Motorik halus: membangun menara tiga sampai empat kotak, membalik halaman dalam buku, dua atau tiga lembar, dalam menggambar membuat tekanan sesuai tiruan, mengatur sendok tanpa memutar, menyusun dua atau leih kotak menyerupai kereta, dalam menggambar meniru tekanan vertical dan melingkar, menekan bel pintu.
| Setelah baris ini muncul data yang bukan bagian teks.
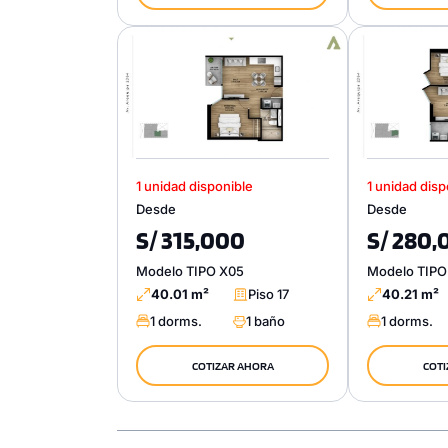
1 unidad disponible
1 unidad disp
Desde
Desde
S/ 315,000
S/ 280,
Modelo TIPO X05
Modelo TIPO
40.01 m²
Piso 17
40.21 m²
1 dorms.
1 baño
1 dorms.
COTIZAR AHORA
COTI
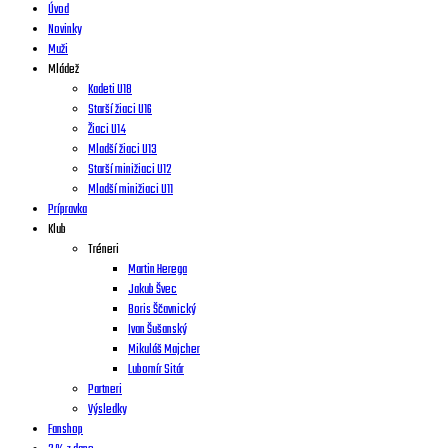
Úvod
Novinky
Muži
Mládež
Kadeti U18
Starší žiaci U16
Žiaci U14
Mladší žiaci U13
Starší minižiaci U12
Mladší minižiaci U11
Prípravka
Klub
Tréneri
Martin Herega
Jakub Švec
Boris Ščavnický
Ivan Šušanský
Mikuláš Majcher
Lubomír Sitár
Partneri
Výsledky
Fanshop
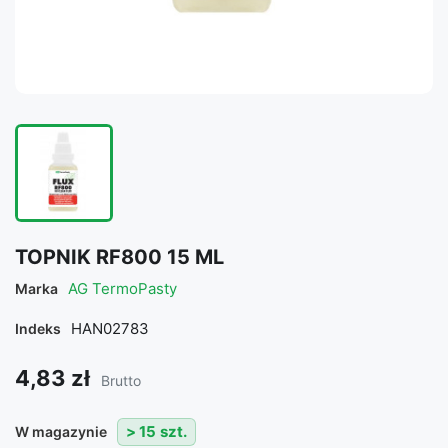
TOPNIK RF800 15 ML
AG TermoPasty
Marka
HAN02783
Indeks
4,83 zł
Brutto
> 15 szt.
W magazynie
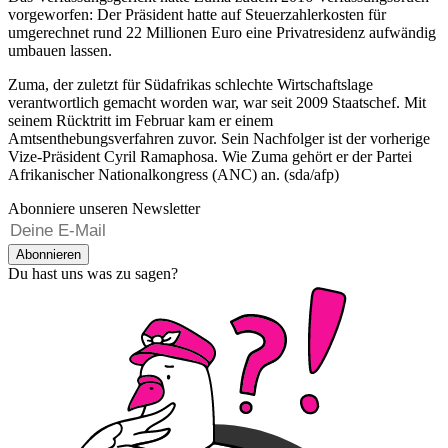
vorgeworfen: Der Präsident hatte auf Steuerzahlerkosten für
umgerechnet rund 22 Millionen Euro eine Privatresidenz aufwändig
umbauen lassen.
Zuma, der zuletzt für Südafrikas schlechte Wirtschaftslage
verantwortlich gemacht worden war, war seit 2009 Staatschef. Mit
seinem Rücktritt im Februar kam er einem
Amtsenthebungsverfahren zuvor. Sein Nachfolger ist der vorherige
Vize-Präsident Cyril Ramaphosa. Wie Zuma gehört er der Partei
Afrikanischer Nationalkongress (ANC) an. (sda/afp)
Abonniere unseren Newsletter
Abonnieren
Du hast uns was zu sagen?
Vokalisasi: mengatakan sepuluh kata atau lebih, menunjukkan objek umum, seperti sepatu atau bola, dan dua atau tiga bagian tubuh, mempunyai pembendaharaan kata kira-kira 30 kata, menggunakan dua sampai tiga kata untuk kalimat, menggunakan kata ganti saya, aku, dan kamu, memahami perintah langsung, mengungkapkan kebutuhan untuk toiletin, makan atau minum, bicara dengan tidak terputus-putus. Sosialisasi: mengatur sendok dengan baik, melepaskan sarung tangan, kaus kaki, dan sepatu serta resleting, mulai sadar kepemilikan, mendorong orang untuk menunjukkan sesuatu pada mereka, peningkatan kemandirian dari ibu, berpakaian sendiri dengan pakaian sendiri. 2) Dari 2 sampai 3 tahun Motorik Kasar: melompat dengan kedua kaki, melompat dari kursi atau melangkah, berdiri sebentar pada langkah pada ujung ibu jari kaki, melempar bola dari atas dengan tangan. Motorik Halus: membangun menara delapan kotak, menambahkan lubang asap pada kereta dari kotak, koordinasi jari baik, memegang krayon dengan jari bukan menggenggamnya, menggerakan jari secara mandiri, mengenali 4 gambardengan namanya, menggambarkan penggunaan dua benda, menyalin

gambar lingkaran, mengenal empat warna, berpakaian tanpa bantuan, menyiapkan semangkuk sereal, manggambarkan penggunaan dua benda, mengenakan kaos oblong. Vokalisasi: memberikan nama pertama dan nama akhir, menggunakan kata jamak, menyebutkan satu warna, mengenal seorang teman dengan sebuah nama, melakukan percakapan dengan dua atau tiga kalimat, menggunakan kata depan, meggunakan dua kata sifat. Sosialisasi: dipisahkan dari ibu dengan lebih mudah, dalam bermain, membantu menyingkirkan sesuatu, dapat membawa barang pecah belah, mendorong dengan kendali yang baik, mulai mengakui perbedaan jenis kelamin sendiri, dapat memenuhi kebutuhan ke toilet tanpa bantuan kecuali membersihkan daerah anal nya, dan dapat mencuci dan mengeringkan tangan nya sendiri.